WHAT IS NEEDED → Where the records below show a line containing "The attached coordination", start copying; end with the line containing "Corporate Opportunities", and copy it too.

DATA SHOWN →
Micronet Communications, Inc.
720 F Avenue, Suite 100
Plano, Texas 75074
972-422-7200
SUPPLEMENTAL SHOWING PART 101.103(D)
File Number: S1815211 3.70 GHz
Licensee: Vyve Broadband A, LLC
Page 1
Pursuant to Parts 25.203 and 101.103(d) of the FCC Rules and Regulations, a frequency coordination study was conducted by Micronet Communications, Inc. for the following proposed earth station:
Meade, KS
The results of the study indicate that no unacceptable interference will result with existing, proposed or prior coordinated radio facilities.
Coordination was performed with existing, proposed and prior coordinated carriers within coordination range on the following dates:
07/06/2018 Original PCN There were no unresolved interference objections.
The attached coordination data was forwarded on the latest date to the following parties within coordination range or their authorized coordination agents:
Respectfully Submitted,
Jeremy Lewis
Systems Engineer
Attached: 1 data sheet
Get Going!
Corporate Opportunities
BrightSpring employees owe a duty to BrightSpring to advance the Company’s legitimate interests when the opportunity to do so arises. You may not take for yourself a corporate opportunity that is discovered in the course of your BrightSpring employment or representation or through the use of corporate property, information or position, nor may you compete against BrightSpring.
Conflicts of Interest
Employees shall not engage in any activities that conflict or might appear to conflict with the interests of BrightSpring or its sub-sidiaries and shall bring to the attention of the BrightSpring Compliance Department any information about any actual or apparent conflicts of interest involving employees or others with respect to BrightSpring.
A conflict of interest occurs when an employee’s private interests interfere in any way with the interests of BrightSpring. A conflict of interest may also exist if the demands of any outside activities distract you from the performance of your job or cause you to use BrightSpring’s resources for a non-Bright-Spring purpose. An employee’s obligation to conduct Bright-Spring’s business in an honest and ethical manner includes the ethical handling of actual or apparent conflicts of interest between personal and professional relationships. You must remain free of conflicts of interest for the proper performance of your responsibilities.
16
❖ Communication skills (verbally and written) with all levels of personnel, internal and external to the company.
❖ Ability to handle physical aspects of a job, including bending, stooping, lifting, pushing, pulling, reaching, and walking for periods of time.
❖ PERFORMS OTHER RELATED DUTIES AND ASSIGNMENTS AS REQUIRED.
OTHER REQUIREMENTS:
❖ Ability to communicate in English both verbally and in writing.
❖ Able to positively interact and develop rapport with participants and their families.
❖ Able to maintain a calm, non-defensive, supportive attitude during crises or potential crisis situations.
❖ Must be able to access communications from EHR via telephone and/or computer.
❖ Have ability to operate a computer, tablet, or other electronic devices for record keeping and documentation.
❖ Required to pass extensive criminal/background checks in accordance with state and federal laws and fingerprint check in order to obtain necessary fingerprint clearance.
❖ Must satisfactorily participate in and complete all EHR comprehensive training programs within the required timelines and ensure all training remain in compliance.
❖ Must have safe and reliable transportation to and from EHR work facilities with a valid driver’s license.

ANSWER BOX →
The attached coordination data was forwarded on the latest date to the following parties within coordination range or their authorized coordination agents:
Respectfully Submitted,
Jeremy Lewis
Systems Engineer
Attached: 1 data sheet
Get Going!
Corporate Opportunities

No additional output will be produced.